--- START ---
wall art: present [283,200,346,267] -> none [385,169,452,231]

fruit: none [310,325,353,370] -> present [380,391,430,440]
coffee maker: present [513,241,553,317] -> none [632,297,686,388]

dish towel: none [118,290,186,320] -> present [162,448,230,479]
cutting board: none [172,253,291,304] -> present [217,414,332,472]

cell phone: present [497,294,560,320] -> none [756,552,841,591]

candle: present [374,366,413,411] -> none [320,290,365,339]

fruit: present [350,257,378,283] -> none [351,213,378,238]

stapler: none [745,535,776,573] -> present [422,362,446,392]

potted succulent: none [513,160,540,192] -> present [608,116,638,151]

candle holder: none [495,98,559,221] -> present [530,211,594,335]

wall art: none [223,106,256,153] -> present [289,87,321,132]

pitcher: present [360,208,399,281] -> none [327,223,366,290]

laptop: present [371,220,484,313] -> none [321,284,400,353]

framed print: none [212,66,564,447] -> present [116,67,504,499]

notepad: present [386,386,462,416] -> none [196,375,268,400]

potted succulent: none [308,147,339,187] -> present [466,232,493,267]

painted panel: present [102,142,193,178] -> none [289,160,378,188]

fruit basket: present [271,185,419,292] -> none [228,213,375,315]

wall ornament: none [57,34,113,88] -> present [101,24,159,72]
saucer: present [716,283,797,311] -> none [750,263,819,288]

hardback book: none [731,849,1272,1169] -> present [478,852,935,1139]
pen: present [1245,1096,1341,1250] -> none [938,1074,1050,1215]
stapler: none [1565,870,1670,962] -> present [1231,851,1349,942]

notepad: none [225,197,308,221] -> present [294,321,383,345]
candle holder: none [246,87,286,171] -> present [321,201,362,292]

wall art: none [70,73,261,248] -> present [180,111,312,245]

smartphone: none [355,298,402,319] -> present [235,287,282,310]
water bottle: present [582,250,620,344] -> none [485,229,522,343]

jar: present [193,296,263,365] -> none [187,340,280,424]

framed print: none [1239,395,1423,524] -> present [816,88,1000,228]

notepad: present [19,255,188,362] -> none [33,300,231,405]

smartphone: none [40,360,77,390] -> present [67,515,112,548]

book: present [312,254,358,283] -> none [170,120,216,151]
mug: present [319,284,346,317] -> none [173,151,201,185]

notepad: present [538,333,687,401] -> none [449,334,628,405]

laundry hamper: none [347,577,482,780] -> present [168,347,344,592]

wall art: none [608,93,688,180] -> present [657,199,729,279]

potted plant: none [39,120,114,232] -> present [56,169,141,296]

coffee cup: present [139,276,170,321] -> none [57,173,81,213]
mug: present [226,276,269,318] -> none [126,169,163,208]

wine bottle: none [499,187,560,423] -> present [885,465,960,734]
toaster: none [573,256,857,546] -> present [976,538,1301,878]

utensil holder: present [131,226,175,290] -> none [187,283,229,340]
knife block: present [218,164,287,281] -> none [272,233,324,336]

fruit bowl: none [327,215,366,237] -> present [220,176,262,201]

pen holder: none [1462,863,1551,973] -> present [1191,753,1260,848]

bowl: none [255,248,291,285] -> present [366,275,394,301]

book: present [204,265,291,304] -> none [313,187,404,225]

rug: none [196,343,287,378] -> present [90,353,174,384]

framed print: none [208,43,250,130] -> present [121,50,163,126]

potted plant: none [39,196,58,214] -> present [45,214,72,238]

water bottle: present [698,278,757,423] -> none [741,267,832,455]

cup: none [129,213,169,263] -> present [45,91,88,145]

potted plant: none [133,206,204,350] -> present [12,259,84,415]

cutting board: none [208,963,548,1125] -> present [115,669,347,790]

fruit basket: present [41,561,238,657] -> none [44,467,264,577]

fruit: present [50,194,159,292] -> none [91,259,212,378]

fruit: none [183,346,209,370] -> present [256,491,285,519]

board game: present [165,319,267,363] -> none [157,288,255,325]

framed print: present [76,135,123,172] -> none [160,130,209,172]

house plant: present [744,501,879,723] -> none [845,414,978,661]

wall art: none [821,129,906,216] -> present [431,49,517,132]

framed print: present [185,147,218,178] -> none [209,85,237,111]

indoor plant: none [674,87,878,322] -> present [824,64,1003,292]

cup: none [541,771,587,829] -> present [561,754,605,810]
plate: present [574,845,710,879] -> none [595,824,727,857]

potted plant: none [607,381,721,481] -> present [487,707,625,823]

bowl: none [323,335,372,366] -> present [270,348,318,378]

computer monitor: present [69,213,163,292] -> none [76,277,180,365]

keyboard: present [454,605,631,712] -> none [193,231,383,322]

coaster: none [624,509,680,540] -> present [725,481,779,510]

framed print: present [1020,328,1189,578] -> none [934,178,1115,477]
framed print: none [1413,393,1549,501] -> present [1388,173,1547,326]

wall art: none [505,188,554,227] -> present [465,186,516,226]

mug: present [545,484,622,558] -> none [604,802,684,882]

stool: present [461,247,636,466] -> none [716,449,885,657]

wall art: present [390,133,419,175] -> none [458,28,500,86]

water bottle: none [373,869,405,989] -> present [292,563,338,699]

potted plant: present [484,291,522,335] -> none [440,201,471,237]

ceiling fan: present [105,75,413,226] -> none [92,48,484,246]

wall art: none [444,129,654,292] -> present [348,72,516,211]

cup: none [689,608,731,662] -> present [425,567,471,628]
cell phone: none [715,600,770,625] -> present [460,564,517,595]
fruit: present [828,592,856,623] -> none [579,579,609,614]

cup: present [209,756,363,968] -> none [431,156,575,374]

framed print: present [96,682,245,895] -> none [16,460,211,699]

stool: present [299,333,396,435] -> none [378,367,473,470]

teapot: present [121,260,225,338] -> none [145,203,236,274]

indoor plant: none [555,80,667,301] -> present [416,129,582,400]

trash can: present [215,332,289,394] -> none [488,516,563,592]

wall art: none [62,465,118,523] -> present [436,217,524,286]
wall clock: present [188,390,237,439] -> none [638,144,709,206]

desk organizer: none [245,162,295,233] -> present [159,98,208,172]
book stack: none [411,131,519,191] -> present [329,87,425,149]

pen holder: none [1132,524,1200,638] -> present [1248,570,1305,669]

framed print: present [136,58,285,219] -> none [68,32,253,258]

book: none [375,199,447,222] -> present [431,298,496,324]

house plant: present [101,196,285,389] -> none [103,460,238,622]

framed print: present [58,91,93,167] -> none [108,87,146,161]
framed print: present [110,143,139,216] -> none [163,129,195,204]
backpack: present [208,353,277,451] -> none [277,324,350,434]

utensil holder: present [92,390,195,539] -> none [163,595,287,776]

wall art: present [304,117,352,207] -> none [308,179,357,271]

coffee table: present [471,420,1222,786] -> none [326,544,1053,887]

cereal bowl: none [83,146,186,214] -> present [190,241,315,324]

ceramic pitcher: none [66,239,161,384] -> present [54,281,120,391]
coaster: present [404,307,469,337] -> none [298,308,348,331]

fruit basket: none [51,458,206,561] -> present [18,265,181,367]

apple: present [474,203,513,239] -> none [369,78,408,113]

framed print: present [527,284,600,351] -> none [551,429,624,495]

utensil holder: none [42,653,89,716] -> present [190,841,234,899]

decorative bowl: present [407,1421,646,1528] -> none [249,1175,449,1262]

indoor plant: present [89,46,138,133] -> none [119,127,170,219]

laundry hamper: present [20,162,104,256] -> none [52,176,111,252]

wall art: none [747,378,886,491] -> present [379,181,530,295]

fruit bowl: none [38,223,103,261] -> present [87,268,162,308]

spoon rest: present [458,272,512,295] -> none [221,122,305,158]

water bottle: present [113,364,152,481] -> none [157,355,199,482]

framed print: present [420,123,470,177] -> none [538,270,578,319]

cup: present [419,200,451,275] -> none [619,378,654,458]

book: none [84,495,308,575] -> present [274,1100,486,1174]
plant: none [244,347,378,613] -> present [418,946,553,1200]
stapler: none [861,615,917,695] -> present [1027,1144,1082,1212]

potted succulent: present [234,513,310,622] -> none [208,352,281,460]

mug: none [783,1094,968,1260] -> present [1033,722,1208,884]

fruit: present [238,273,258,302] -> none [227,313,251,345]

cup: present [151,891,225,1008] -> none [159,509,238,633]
--- END ---
> _What you should do_: For every line of the material above that contains the word "plant", show the line.

> _Written response_:
potted plant: none [39,120,114,232] -> present [56,169,141,296]
potted plant: none [39,196,58,214] -> present [45,214,72,238]
potted plant: none [133,206,204,350] -> present [12,259,84,415]
house plant: present [744,501,879,723] -> none [845,414,978,661]
indoor plant: none [674,87,878,322] -> present [824,64,1003,292]
potted plant: none [607,381,721,481] -> present [487,707,625,823]
potted plant: present [484,291,522,335] -> none [440,201,471,237]
indoor plant: none [555,80,667,301] -> present [416,129,582,400]
house plant: present [101,196,285,389] -> none [103,460,238,622]
indoor plant: present [89,46,138,133] -> none [119,127,170,219]
plant: none [244,347,378,613] -> present [418,946,553,1200]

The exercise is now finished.